The main attraction for income investors is found in ED's dividend traits, which are reflected in its solid ChartMill Dividend Rating of 7 out of 10. This rating combines a number of important elements that dividend investors ought to examine.

  • History: ED has a dependable record, having paid and not reduced its dividend for a minimum of 10 years. This steadiness is a vital sign of management's dedication to giving capital back to shareholders.
  • Yield and Increase: The stock provides a reasonable forward dividend yield near 3.20%. This yield is similar to its utility sector counterparts and is higher than the present average yield of the S&P 500. The dividend has increased at a small but constant yearly rate of about 2.66% over the last five years.
  • Payment Security: Lasting quality is critical. ED's dividend payout ratio is near 58% of its earnings. This figure is workable; it gives a buffer for the company to fund its infrastructure while keeping the payment, even in times of slight earnings variation. The basic report also states that ED's earnings are increasing at a rate that backs the existing dividend growth path.

You can see the complete details of these measures in the full ChartMill Fundamental Analysis report for ED.

Supporting Basics: Earnings and Financial Strength

A high yield by itself can be misleading if the company's basics are weakening. The filtering method smartly includes checks for earnings and financial strength to prevent this issue. ED gets a 6 for Earnings and a 5 for Strength, showing a steady, though not outstanding, basic standing.
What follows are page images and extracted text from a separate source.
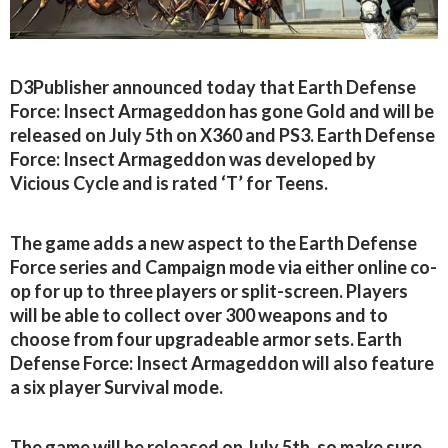
D3Publisher announced today that Earth Defense
Force: Insect Armageddon has gone Gold and will be
released on July 5th on X360 and PS3. Earth Defense
Force: Insect Armageddon was developed by
Vicious Cycle and is rated ‘T’ for Teens.
The game adds a new aspect to the Earth Defense
Force series and Campaign mode via either online co-
op for up to three players or split-screen. Players
will be able to collect over 300 weapons and to
choose from four upgradeable armor sets. Earth
Defense Force: Insect Armageddon will also feature
a six player Survival mode.
The game will be released on July 5th, so make sure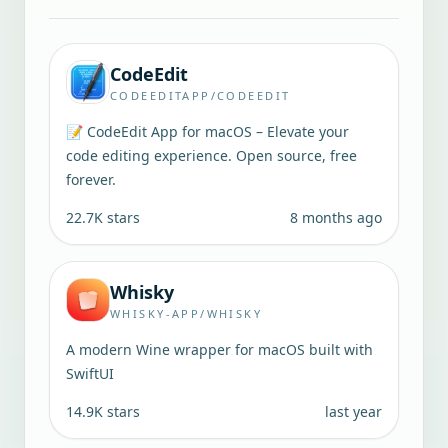
CodeEdit
CODEEDITAPP/CODEEDIT
📝 CodeEdit App for macOS – Elevate your
code editing experience. Open source, free
forever.
22.7K
stars
8 months ago
Whisky
WHISKY-APP/WHISKY
A modern Wine wrapper for macOS built with
SwiftUI
14.9K
stars
last year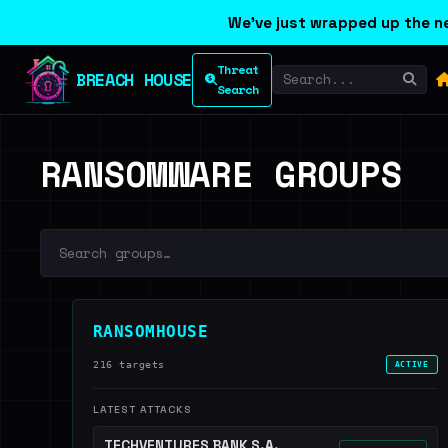
We've just wrapped up the ne
Threat
BREACH HOUSE
Search
RANSOMWARE GROUPS
RANSOMHOUSE
216 targets
ACTIVE
LATEST ATTACKS
TECHVENTURES BANK S.A.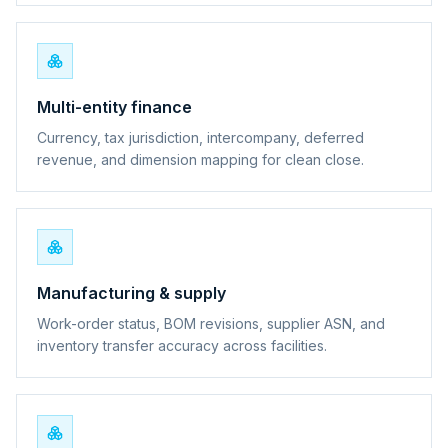
Multi-entity finance
Currency, tax jurisdiction, intercompany, deferred
revenue, and dimension mapping for clean close.
Manufacturing & supply
Work-order status, BOM revisions, supplier ASN, and
inventory transfer accuracy across facilities.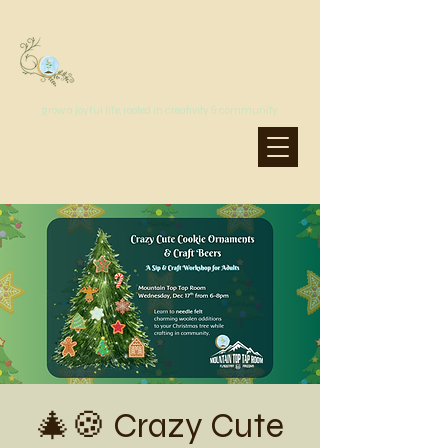
MoonSprout Earth School
grow a joyful life, rooted in creativity & community
🎄🍪 Crazy Cute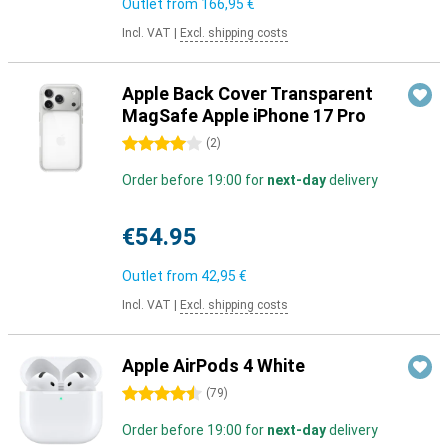
Outlet from
166,95 €
Incl. VAT
|
Excl. shipping costs
Apple Back Cover Transparent
MagSafe Apple iPhone 17 Pro
4 stars
(
2
)
Order before 19:00 for
next-day
delivery
€54.95
Outlet from
42,95 €
Incl. VAT
|
Excl. shipping costs
Apple AirPods 4 White
4.5 stars
(
79
)
Order before 19:00 for
next-day
delivery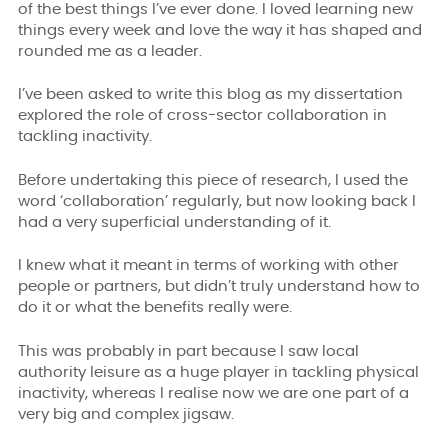
of the best things I’ve ever done. I loved learning new
things every week and love the way it has shaped and
rounded me as a leader.
I’ve been asked to write this blog as my dissertation
explored the role of cross-sector collaboration in
tackling inactivity.
Before undertaking this piece of research, I used the
word ‘collaboration’ regularly, but now looking back I
had a very superficial understanding of it.
I knew what it meant in terms of working with other
people or partners, but didn’t truly understand how to
do it or what the benefits really were.
This was probably in part because I saw local
authority leisure as a huge player in tackling physical
inactivity, whereas I realise now we are one part of a
very big and complex jigsaw.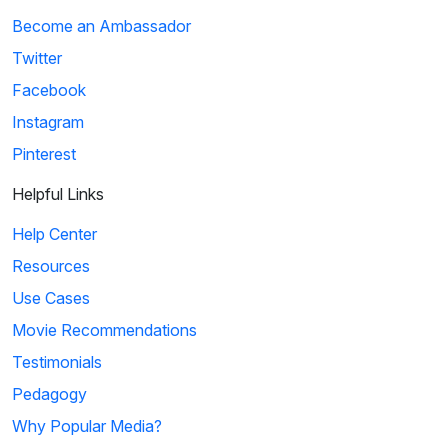
Become an Ambassador
Twitter
Facebook
Instagram
Pinterest
Helpful Links
Help Center
Resources
Use Cases
Movie Recommendations
Testimonials
Pedagogy
Why Popular Media?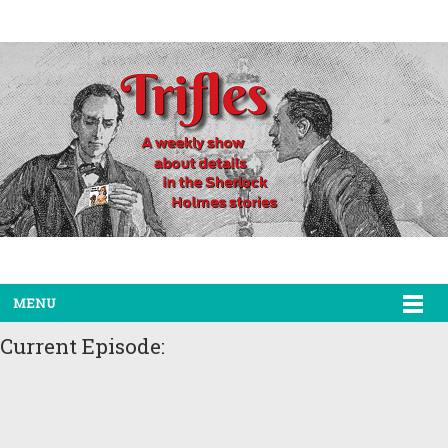
MENU
Current Episode: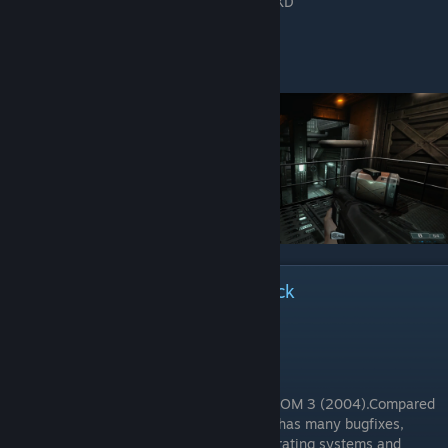
XD
ℹ Mulderland's Enchancement Pack
It includes:
1. Source Port dhewm3 v1.5.5 RC2:
dhewm3 is a source port of the original DOOM 3 (2004).Compared
to the original version of Doom3, dhewm3 has many bugfixes,
supports EAX-like sound effects on all operating systems and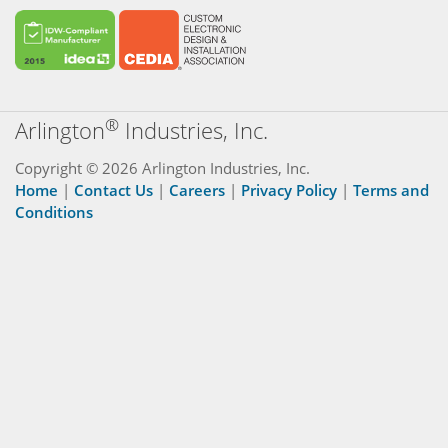
®
Arlington
Industries, Inc.
Copyright © 2026 Arlington Industries, Inc.
Home
|
Contact Us
|
Careers
|
Privacy Policy
|
Terms and
Conditions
  • Earnings (Rating: 6): The company is regularly profitable with positive operational cash flow. Its Return on Assets is good relative to the industry. While some profit measures like Operating Margin face challenges, a typical issue for utilities needing large investments, the company keeps a very good Gross Margin above 77%, which is near the top in its sector. This basic earnings ability is what pays for the dividend.
  • Financial Strength (Rating: 5): The examination shows a balanced but finally steady view. The company has a large debt load, which is normal for utilities funding big infrastructure work. However, important cash measures like the Current Ratio are sound, and notably, ED's debt figures are better than many of its industry peers. This setting is important; while the total debt levels need watching, the company is not unusual in its field and handles its debts within sector standards.

Price and Growth Setting

From a price standpoint, ED trades at a Price-to-Earnings ratio that is about average for its industry but seems more fair next to the wider S&P 500. Growth forecasts are moderate, with analysts expecting small yearly percentage increases in both earnings and sales. For a dividend investor, this is frequently an acceptable balance: less growth possibility is swapped for higher, more certain present income and lower price swings.

A Prospect for Income Portfolios

CONSOLIDATED EDISON INC shows the kind of stock a strict dividend filter aims to find. It joins an appealing and well-backed dividend yield with the basic steadiness needed for long-term income investment. The company's regulated utility position, lengthy dividend history, and sufficient earnings form a profile aimed at income protection and slow increase. It stands as a clear example of why filtering for several basic factors, not only yield, is important for creating a durable dividend portfolio.

For investors wanting to do their own study and find other companies that fit similar standards of good dividends, acceptable earnings, and financial strength, the ready-made Best Dividend Stocks screen is a good place to begin.


Disclaimer: This article is for information only and is not financial advice, a suggestion to buy or sell any security, or a support of any investment plan. Investors should do their own research and think about their personal money situation and risk comfort before making any investment choices.